# Downloadable User Manual Nissan Sunny FB15 Ex-Saloon SPLEND



## prinlk (Nov 15, 2004)

Hi,
If anyone knows how to find the above manual for my car manufactured in 2000?
/Indrajith


----------



## niky (Jul 20, 2002)

Please check your owner's manual or engine numbers for the specific engine code. I'm betting yours is a QG16DE, so maybe the QG18DE guys can hook you up.


----------



## Exalta (Jan 21, 2003)

Click on this link

http://www.nissanforums.com/showthread.php?t=76500


----------



## nald27 (Jun 16, 2009)

Hi Everyone,
Im a new guy here. I just want to ask if any know where I can download an manual of my 1994 Ex Saloon model. The previous owner lost the manual. Thanks for the help.

→ Extracted records
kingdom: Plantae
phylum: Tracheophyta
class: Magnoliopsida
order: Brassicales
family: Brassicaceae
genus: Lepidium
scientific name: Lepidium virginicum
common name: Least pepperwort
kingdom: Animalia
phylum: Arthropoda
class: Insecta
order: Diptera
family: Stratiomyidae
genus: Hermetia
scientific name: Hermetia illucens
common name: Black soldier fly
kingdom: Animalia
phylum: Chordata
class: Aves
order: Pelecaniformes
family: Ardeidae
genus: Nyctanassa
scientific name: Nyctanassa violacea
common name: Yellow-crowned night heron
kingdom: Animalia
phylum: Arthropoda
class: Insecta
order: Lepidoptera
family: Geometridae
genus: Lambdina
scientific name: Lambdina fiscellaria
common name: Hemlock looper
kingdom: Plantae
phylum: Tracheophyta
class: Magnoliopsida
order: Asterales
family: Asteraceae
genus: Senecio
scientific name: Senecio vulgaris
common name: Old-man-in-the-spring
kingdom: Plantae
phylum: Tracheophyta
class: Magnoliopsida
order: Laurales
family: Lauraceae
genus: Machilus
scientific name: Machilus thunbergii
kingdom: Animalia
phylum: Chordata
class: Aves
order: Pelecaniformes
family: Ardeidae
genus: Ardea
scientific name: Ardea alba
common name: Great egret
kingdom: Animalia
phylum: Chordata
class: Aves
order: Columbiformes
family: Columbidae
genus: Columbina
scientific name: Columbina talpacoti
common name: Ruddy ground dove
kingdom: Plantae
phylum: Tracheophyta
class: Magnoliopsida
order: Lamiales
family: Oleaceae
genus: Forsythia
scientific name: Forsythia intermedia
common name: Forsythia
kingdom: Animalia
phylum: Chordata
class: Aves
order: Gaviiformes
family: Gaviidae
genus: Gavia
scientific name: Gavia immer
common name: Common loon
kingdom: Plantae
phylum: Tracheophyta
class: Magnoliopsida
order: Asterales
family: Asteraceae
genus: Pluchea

→ Problem requirements
Extend the forum thread about the Nissan Sunny owner's manual past its final post. None of the items figure in this work.

→ Answer to this exercise
----------



## nald27 (Jun 16, 2009)

engine no is GA14. it's a B13.


----------



## nald27 (Jun 16, 2009)

engine no is GA14. B13 model


----------



## Tareq (Nov 22, 2014)

Dear All, mine is FB15 with QG15 engine, year 2002, Japanese domestic model Sunny. Any chance anyone would have a user manual for this.... Thanks.


----------



## kewl (Dec 8, 2014)

where can I download the latest 2014 Sunny Model manual?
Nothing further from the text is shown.